Putting “cimb did nothing wrong” in the title is extremely misleading. Se7en’s articles were written with public’s interests at heart. Your article seems to ridicule the people’s concern about security, normalizing the 8 characters limit, and the use if recaptcha

the simple scenario is, the people banked in their hard earned money into cimb.
their money started to vanish without them knowing.

who's fault ? the people or cimb ?

according to nlt, it would be the people's fault. if u were to say it was some hacker who did it, then it would have to be hacker vs cimb which in turn, is just simply cimb at fault.

That makes sense! And I did not even think about storing in encrypted form.
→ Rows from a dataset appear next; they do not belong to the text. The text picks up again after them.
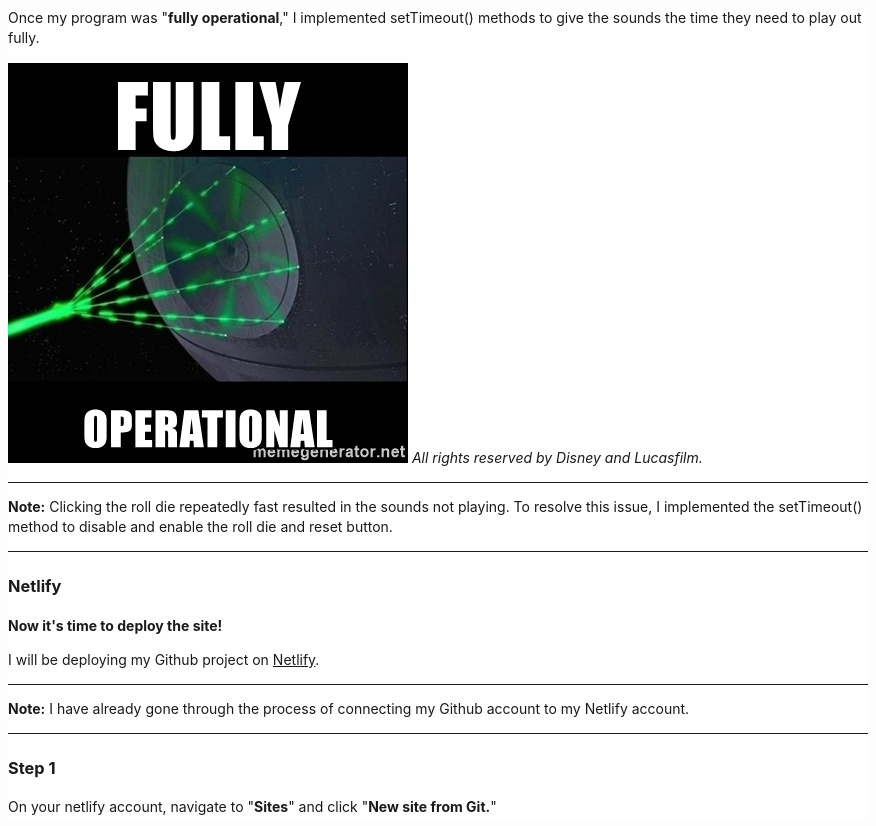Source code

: 
Once my program was "**fully operational**," I implemented
setTimeout() methods to give the sounds the time they need to play out fully.

![fully operational](img\04-05-21\fully-operational-DS.jpg)
*All rights reserved by Disney and Lucasfilm.*

---

**Note:** Clicking the roll die repeatedly fast resulted in the sounds not playing. To resolve this issue, I implemented
the setTimeout() method to disable and enable the roll die and reset button.

---

### Netlify

**Now it's time to deploy the site!**

I will be deploying my Github project on [Netlify](https://www.netlify.com/). 

---

**Note:** I have already gone through the process of connecting my Github account to my Netlify account.

---

### Step 1

On your netlify account, navigate to "**Sites**" and click "**New site from Git.**"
But then again, encrypted form is only slightly better than AsIs / plaintext, isn't it? The argument for 1way hash is so that even if server/DB is broken into OR backup media is lost/stolen as rumored, you can still sleep at night. Encrypted means reversible ler. No?

At the end of the day, I think it all hangs on whether passwords were allowed to be > 8 characters in the past (your step1) AND if yes, how they dealt with those when they changed to MAX 8char (your step 2)

IF passwords were never allowed to be >8 char, then this substring slicing code is plain stupid because anything without special char & > 8 char MUST be invalid & rejected off the bat!

IF passwords were allowed to be > 8 chars, AND if not mandatory changed to 8 char, then the substring slicing is indicative of some downright scary approach to password management

Anecdotal evidence I found:

This thread in 2014 discussed CIMB's 8 char limit. But could it be that this represents your step 2? Maybe before 2014, > 8 char passwords were allowed? PS: See 2010 T&C below

sevenegg said he had password > 8 char before

boonhan also said he had longer password before

PS: 2010 CIMB Clicks T&C - says minimum 8 chars



This post has been edited by okuribito: Dec 21 2018, 12:54 PM

lol no. u cant use special characters on cimb password before.

Ughh i hate when people just jumped in other people converstation without knowing the issue they are talking about.

Paypal abuse you dont have to argue with me, i know its happening. That guy is posting the TAC issue. Paypal dont use TAC.